Ed. Andrews - Barrel House disc

Ed. Andrews

Ed. Andrews was an American blues singer and guitarist — from who knows where but probably some place around Atlanta — who made the first-ever male blues recording for OKeh in 1924.

The story is simple, after the first recordings by Bessie Smith and Mamie Smith (OKeh, New York, 1920), OKeh’s talent scouts saw this man busking in Atlanta — during one of their “hunting” trips to Atlanta in search for talented musician — and quickly they wanted “something” from him. So in that way Andrews — with his pick and strum guitar style and his vibrato voice — made the first-ever blues recording, self-accompanied bluesman, for the OKeh company in March 1924, by a man.
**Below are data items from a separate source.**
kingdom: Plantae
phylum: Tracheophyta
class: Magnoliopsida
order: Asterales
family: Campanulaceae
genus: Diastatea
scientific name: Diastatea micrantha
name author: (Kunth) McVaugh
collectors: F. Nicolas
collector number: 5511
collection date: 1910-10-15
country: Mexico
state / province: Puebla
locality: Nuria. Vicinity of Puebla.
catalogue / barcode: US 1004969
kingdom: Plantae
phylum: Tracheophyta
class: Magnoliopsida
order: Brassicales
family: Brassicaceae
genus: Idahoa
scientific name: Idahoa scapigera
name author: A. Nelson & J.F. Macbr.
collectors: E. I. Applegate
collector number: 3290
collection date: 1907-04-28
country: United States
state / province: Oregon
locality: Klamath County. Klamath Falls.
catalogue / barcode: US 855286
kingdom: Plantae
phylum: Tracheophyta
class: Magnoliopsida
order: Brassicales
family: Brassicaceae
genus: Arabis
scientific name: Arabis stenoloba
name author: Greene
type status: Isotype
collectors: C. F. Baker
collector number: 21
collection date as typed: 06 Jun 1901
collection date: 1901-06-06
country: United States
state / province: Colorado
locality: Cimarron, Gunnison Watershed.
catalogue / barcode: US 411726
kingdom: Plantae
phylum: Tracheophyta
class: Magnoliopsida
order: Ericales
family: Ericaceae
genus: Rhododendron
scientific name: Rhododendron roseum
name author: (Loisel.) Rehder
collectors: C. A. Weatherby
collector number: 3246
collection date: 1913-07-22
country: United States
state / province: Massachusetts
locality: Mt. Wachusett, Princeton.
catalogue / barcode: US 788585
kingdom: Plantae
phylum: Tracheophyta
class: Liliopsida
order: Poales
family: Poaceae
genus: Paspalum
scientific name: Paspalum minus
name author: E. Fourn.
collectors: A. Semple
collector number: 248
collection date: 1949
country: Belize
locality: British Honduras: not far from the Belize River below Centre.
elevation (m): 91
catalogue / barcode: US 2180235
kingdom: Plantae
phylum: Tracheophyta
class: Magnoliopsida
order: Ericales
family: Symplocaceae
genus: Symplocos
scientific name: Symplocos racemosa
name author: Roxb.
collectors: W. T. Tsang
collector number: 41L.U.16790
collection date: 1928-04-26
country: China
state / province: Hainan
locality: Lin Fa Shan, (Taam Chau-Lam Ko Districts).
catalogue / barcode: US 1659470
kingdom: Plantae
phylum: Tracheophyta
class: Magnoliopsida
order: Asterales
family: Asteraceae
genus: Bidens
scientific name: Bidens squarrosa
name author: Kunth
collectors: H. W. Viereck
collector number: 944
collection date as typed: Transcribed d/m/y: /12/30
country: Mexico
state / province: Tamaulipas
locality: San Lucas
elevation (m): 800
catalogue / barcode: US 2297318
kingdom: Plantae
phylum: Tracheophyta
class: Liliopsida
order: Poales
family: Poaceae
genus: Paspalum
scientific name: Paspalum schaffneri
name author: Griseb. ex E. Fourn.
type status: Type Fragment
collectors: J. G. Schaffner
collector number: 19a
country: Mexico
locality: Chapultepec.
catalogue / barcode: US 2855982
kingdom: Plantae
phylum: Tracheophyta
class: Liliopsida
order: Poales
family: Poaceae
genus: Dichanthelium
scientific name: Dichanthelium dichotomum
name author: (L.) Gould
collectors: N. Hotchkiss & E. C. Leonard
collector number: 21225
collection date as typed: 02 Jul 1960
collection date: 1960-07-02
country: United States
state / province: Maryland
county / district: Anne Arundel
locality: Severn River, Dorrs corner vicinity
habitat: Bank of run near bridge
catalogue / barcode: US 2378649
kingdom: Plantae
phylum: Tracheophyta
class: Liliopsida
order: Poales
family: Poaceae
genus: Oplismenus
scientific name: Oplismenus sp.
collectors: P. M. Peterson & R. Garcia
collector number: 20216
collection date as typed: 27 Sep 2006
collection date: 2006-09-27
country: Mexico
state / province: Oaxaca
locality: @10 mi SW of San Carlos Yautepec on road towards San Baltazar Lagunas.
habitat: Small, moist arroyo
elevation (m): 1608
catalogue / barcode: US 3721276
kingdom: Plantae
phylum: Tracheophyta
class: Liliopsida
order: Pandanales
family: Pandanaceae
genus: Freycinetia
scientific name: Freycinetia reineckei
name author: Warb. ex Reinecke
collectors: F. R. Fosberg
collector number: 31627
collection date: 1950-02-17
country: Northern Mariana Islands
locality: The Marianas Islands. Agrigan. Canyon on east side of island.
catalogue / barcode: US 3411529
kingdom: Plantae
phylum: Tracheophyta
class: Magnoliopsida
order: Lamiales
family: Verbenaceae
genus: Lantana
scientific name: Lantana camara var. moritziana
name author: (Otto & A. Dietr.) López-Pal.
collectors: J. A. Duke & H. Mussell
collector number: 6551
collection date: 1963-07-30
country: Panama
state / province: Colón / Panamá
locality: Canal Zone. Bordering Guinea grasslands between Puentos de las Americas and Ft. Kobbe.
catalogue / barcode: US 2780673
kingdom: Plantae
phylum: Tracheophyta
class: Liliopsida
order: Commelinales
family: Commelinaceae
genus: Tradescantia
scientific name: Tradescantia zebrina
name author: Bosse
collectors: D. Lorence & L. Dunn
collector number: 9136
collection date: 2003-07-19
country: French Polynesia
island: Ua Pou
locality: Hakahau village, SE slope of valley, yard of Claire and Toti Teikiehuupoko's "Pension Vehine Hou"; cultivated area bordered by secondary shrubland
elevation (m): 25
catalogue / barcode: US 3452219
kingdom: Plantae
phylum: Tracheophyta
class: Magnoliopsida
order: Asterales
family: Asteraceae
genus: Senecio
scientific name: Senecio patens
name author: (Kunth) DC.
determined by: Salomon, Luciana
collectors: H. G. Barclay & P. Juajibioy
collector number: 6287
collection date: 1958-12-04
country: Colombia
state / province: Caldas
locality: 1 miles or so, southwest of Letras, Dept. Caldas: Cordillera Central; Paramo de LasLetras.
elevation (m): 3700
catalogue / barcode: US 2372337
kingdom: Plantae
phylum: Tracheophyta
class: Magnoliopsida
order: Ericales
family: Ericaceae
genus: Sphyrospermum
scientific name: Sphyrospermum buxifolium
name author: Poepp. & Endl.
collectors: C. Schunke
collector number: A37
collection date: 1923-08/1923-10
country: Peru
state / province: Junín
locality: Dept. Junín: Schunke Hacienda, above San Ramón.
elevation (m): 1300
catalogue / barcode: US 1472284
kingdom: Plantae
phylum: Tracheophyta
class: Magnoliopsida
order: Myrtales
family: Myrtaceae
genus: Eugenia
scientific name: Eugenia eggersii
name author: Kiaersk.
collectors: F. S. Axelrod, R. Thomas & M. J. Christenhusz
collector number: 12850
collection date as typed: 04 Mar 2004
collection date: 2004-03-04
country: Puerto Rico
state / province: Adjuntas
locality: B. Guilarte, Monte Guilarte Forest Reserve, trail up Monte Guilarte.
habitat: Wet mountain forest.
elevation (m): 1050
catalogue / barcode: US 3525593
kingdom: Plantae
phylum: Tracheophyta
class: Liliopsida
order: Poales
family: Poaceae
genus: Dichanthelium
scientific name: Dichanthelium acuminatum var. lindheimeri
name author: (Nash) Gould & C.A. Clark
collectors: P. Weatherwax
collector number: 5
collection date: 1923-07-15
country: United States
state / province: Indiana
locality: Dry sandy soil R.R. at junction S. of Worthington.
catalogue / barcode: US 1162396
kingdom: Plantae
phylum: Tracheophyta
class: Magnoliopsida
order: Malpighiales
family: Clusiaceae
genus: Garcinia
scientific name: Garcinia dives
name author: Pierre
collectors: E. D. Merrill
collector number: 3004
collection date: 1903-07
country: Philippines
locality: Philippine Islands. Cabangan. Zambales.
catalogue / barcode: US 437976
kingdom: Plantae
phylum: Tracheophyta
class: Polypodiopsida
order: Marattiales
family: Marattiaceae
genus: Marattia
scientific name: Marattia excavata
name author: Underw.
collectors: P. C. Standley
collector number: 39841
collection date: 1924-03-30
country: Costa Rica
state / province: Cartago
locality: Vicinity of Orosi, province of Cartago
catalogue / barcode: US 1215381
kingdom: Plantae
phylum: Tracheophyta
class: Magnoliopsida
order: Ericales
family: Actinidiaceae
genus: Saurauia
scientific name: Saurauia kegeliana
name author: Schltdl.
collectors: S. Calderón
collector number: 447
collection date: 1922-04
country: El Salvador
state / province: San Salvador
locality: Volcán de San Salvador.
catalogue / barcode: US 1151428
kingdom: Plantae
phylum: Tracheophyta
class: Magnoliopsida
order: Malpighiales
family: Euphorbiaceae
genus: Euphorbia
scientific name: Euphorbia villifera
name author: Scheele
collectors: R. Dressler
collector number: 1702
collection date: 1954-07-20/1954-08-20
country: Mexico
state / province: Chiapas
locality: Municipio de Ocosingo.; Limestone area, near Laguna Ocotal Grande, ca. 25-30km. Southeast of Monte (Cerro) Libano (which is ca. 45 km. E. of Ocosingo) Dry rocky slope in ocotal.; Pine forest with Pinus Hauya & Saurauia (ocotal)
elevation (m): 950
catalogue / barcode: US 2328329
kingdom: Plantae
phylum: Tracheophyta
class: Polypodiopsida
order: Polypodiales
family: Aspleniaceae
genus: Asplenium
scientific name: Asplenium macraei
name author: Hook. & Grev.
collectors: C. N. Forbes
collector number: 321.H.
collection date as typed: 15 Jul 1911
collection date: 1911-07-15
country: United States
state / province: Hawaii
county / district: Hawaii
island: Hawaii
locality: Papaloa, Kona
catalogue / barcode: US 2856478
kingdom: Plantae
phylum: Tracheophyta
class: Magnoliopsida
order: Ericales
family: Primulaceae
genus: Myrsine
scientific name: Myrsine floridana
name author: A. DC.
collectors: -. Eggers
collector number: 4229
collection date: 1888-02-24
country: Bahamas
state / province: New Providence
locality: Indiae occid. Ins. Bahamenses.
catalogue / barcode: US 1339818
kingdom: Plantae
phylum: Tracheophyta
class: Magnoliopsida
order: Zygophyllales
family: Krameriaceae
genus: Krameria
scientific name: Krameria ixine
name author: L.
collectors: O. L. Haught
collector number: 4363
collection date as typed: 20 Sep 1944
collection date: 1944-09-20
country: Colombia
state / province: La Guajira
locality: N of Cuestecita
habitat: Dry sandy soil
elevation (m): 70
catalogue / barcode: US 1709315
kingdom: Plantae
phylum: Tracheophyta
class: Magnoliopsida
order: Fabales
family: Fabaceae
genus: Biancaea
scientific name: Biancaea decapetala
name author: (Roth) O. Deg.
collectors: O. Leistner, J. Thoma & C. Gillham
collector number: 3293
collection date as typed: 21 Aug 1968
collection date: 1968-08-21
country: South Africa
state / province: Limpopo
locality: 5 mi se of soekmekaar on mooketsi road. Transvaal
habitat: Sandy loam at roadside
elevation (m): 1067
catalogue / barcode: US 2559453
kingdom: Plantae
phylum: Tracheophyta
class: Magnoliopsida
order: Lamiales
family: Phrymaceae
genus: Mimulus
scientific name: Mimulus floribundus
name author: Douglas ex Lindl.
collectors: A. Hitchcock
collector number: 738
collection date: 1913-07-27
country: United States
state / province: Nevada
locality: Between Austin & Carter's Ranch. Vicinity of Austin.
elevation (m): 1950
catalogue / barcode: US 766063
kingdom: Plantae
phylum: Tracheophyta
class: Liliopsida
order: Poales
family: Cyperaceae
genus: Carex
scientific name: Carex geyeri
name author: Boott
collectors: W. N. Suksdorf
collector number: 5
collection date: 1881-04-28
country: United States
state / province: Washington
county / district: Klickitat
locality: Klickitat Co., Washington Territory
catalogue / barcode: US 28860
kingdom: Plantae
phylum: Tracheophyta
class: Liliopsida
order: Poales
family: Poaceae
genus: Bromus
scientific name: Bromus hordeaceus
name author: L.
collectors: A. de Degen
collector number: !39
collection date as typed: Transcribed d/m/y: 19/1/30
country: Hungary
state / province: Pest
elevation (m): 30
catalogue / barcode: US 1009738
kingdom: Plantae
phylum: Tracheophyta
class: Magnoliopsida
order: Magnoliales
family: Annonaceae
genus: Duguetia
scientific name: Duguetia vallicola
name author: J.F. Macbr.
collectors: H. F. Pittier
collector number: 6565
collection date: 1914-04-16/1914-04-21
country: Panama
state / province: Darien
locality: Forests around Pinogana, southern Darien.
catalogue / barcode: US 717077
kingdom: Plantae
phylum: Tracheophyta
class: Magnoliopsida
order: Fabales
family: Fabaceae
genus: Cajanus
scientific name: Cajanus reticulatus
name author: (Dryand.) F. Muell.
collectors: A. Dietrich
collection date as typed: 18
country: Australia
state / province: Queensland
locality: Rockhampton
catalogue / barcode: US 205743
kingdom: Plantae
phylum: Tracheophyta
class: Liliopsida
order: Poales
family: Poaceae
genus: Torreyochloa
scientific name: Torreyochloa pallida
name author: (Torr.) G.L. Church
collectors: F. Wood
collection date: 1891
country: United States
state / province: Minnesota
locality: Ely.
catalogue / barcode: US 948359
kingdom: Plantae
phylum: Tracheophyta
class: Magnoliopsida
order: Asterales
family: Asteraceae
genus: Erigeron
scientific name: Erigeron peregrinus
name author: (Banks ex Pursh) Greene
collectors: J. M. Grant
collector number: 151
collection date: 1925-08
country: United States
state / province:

This was the song Barrel House Blues

… and its B-side Time Ain’t Gonna Make Me Stay.

These two were the only songs that the bluesman would record.

OKeh placed an advertisement on the weekly newspaper Chicago Defender — founded for primarily African-American readers: Ed. Andrews - OKeh ad

“Right where the blues songs were born is where Ed. Andrews was singing ‘em and playing ‘em when the special OKeh Recording Expedition discovered him. Why, man alive, he was just scattering happiness all around, wherever he appeared. And now, on his first OKeh record. “Time Ain’t Gonna Make Me Stay”, this boy is certainly up-holding his good reputation.”

Anyway it is not stated that Ed. Andrews was from Atlanta — as OKeh’s expedition found him there — but he may be well have born in another place and have been only a transitory musician, although other sources state the opposite and think that it was not a merely transit.